Paris

Camps de migrants démantelés, Paris défiguré

L'importante opération de police lançée jeudi pour démanteler les camps de migrants installés au nord de Paris laisse place à un cauchemar humain, sanitaire et visuel

Un spectacle de désolation. Des centaines de tentes encore accrochées aux rebords du boulevard périphérique. Des matelas qui s'entassent sur les barrières de sécurité, à moins d'un mètre des véhicules bloqués depuis l'aube dans un énorme embouteillage. Des files de migrants, pour la plupart originaires d'Afrique, du Maghreb, de Syrie, d'Irak, du Pakistan et d'Afghanistan, parqués sous les ponts de ce boulevard circulaire qui sépare Paris de son immédiate banlieue, avant d'être réinstallés provisoirement dans des gymnases ou autres bâtiments public...

L'évacuation des bidonvilles de la Porte de la Chapelle et de Saint Denis, la commune qui jouxte la capitale française, donne une idée de l'enjeu humanitaire et sanitaire engendré par la présence de milliers de migrants clandestins aux abords de Paris.
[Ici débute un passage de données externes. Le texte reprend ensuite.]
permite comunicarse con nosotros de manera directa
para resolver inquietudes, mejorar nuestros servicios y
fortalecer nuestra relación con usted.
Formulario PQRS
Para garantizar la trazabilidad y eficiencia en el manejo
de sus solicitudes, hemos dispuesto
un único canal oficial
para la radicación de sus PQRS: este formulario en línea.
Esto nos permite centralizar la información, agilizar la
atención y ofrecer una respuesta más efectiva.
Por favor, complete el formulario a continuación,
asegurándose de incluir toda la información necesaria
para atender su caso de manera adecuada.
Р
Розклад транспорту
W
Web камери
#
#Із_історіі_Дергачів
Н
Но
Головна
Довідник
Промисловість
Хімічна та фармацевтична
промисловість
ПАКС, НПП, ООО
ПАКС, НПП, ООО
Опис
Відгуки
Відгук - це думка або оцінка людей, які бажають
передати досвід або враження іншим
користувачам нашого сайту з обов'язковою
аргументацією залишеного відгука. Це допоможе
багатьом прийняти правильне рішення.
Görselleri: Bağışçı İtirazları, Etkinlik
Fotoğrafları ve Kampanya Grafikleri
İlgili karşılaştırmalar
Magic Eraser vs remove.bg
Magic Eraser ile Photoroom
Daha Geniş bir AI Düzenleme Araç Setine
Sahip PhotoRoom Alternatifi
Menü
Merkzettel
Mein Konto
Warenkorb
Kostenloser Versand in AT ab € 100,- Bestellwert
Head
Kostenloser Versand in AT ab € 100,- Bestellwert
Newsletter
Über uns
Misère, maladies, trafic de drogue, mendicité, criminalité...Depuis des mois, cette zone que domine la silhouette du Stade de France vivait une insupportable descente aux enfers.

Une évacuation à proximité du futur village olympique

L'intervention musclée des forces de l'ordre, à la fin de la nuit, n'intervient pas à n'importe quel moment. Elle coïncide pile avec les annonces de vingt mesures pour réguler l'immigration faites mercredi par le premier ministre Edouard Philippe, et au lendemain de l'investiture de Rachida Dati comme candidate de droite à la mairie de Paris pour les municipales de mars 2020. Elle intervient aussi deux jours après la pose de la première pierre du futur village olympique des J.O d'été de Paris 2024 dans une zone située à proximité des campements de migrants, sur une cinquantaine d'hectares entre les communes de Saint-Ouen et de la Plaine Saint-Denis.

En savoir plus sur les annonces d'Edouard Philippe:  La France veut trier les migrants

D'autres évacuations devraient intervenir dans les jours prochains, sur des bidonvilles situés cette fois plus à l'est le long du même boulevard périphérique, porte d'Aubervilliers. A chaque fois, les associations de riverains étaient mobilisées depuis des mois, dénonçant la dégradation de la sécurité et l'insalubrité. Au complexe sportif de la porte de la Chapelle, boulevard Ney, les entrainements de football chaque mardi, jeudi et vendredi étaient devenus des exercices périlleux, sous la surveillance des trafiquants et des consommateurs de crack. De plus en plus de familles refusaient d'y envoyer leurs adolescents. 

120 000 personnes en 2018: record du nombre de demandeurs d'asile

Deux défis attendent maintenant l'Etat et la municipalité de Paris, dont les compétences sont limitées en matière d'accueil et de contrôle des migrants. Le premier est la réinstallation du millier de migrants évacués de la Porte de la Chapelle dont les demandes d'asile, lorsqu'elles ont été déposées, prendront environ six mois avant d'être traitées. En sachant que seuls 15% des décisions de renvoi des clandestins déboutés dans leurs pays d'origine sont exécutées en France.

A Calais, où la fameuse «jungle», immense bidonville sur les dunes près du port a été démantelée en octobre 2016, de nouveaux campements de migrants désireux de partir pour le Royaume uni réapparaissent sans cesse. Plus de 120 000 personnes ont demandé l'asile en France en 2018, un record et une augmentation de 22% par rapport à l'année précédente. Parmi les mesures proposées par le gouvernement figure la restriction de l'accès aux soins médicaux – hors urgences – pour les demandeurs d'asile, jusque là entièrement gratuit.

Le second défi est évidemment, pour la ville de Paris, la réappropriation de ces parages nord et est, devenus des «jungles» dignes d'une métropole du tiers-monde. Pour l'heure, une présence policière permanente sera assurée pour éviter la réinstallation de migrants. Mais comment faire pour que la capitale française ne soit pas, partout, hérissée de barrières et de grillages pour empêcher de nouveaux campements. De plus en plus d'axes parisiens sont aujourd'hui hérissés de hauts grillages, donnant à ces quartiers une allure carcérale, ou l'apparence de chantiers permanents. L'arrivée sur Paris en provenance de l'aéroport Charles de Gaulle est aussi misérable, indigne d'une grande capitale européenne. Les camps de migrants sont peut être démantelés, mais Paris reste défigurée.